Large amounts of data bring large operational challenges. For example, planned or unplanned outages take longer because more disk space means more time to back-up, recover, reorder, etc. This all has a cost in one way or another. Data Archiving for Adabas implements a data life cycle to manage this problem, allowing the production database content to be focused on present-day activities.
If up to 85% of your data can be managed in a different way to present-day data, you can make some clear economic savings. You can also heighten the level of service provision for your primary data services. By focusing your core systems on your primary data you will reduce outages, increase responsiveness, consume less primary disk space and you will be able to focus on increasing primary systems availability and capacity.
At the same time as attaining focus on your primary systems you can use Data Archiving for Adabas to make historical data available in a less expensive infrastructure. You can archive your inactive database content to less expensive computers, architectures and disk storage without losing the ability to search the content later or indeed recall it to its original form.
It is certainly feasible for database content to be archived manually using standard utilities, perhaps mixed with some specially written programs.
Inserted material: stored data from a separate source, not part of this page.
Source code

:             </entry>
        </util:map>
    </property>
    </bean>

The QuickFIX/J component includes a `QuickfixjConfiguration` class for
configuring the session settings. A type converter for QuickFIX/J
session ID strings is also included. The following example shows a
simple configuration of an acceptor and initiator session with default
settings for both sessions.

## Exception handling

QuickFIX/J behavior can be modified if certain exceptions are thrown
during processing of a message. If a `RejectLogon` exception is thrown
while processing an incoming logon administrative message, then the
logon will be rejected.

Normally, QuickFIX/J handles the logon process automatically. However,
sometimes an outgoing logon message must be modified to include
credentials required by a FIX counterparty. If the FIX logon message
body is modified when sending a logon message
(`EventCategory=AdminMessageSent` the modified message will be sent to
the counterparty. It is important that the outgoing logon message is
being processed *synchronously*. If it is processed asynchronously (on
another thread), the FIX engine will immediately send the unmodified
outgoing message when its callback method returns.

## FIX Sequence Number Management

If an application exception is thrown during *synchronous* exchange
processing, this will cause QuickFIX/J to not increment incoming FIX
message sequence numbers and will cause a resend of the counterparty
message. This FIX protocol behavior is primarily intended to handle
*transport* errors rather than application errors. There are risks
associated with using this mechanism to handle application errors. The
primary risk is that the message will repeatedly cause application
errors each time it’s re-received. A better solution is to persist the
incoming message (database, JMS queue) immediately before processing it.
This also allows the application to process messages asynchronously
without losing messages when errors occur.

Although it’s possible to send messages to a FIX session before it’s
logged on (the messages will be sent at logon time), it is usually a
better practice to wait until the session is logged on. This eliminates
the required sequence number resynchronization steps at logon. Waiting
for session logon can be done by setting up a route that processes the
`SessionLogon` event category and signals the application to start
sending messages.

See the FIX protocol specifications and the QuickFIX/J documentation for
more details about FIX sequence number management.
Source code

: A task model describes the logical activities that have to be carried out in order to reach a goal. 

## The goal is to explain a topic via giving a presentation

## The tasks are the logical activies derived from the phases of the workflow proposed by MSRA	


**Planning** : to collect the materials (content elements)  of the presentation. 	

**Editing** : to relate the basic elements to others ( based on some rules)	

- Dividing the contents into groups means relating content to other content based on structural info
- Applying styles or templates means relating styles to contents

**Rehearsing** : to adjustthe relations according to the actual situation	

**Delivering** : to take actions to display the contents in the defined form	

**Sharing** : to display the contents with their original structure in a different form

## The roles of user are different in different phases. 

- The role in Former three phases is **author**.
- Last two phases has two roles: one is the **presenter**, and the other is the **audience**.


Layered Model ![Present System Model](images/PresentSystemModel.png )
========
Manual mechanisms are high-risk in terms of data consistency and legal compliance, especially because the amount of data to be archived is growing and the period the data must remain archived is increasing. What is needed is software tooling that delivers a well-managed infrastructure that provides a consistent, automated, systematic process that can be relied upon for a very long period. Data Archiving for Adabas delivers the automation needed to operate a valuable, reliable archiving system asset over a long period of time.